After appearing for a short time in Britain, Mary was offered employment by Barnum and Bailey and so left by ship from Southampton for America in 1920.

On her arrival, Mary caused a sensation and every newspaper in New York carried a front page story about “The Ugliest Woman on Earth”.

She stayed in America with the circus for the next two years, returning to the UK with about £20,000, an enormous amount of money in those days – equivalent to more than £500,000 today.

Mary went on holiday for six months and during that time kept in constant touch with her children, who by now were away at boarding school. Despite her wealth, Mary went back on the road again with a travelling fair appearing all over the South of England, before returning to the USA for another 12 months.

With more cash stashed away in her bank account, Mary decided to retire but quickly became bored and began to drink excessively. She made poor choices when it came to investments but continued to entertain lavishly to make up for not being at the centre of fairground attention.
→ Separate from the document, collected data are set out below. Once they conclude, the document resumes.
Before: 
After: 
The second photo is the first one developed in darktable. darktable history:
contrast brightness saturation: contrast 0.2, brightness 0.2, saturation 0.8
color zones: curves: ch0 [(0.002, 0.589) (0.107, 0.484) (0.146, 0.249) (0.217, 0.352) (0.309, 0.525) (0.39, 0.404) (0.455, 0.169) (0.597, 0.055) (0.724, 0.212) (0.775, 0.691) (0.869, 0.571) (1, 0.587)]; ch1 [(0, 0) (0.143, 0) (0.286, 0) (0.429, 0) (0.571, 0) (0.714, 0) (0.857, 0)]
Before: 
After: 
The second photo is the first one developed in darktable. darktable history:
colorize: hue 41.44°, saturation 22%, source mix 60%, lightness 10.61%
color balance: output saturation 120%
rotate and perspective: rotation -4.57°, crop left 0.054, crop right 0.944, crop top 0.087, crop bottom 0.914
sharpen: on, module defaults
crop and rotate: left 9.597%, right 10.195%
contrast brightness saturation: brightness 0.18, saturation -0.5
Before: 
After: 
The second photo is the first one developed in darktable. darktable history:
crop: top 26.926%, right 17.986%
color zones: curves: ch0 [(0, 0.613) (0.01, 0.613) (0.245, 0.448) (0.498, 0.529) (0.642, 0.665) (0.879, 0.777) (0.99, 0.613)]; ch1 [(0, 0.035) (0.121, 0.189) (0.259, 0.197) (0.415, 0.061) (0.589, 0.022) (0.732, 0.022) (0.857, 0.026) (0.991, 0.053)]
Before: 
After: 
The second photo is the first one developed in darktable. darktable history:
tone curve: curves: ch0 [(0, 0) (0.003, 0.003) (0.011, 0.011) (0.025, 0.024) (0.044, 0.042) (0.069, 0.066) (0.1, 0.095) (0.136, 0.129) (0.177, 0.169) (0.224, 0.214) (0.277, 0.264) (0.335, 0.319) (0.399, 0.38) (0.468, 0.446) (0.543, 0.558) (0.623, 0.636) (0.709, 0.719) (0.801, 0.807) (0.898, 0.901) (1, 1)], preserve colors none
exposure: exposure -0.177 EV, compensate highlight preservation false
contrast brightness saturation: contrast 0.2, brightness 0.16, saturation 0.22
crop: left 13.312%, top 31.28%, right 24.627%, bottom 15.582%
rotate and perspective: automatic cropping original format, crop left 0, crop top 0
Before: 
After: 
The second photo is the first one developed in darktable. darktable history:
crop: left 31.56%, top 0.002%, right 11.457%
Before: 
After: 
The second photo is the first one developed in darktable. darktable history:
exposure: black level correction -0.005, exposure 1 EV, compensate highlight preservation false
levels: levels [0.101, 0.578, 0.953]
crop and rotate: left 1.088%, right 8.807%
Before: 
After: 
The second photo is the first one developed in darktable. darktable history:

She missed the publicity that had previously surrounded her, the travel and show business atmosphere and on December 26, 1933, Mary died, some said of a broken heart.

In a bizarre legacy, Mary’s photograph appeared on a birthday card in 2000, which made reference to the television dating show, Blind Date.

A complaint was made by a Dutch doctor that it was disrespectful of a woman who had become deformed as the result of acromegaly and the card manufacturer was forced to stop distributing her image.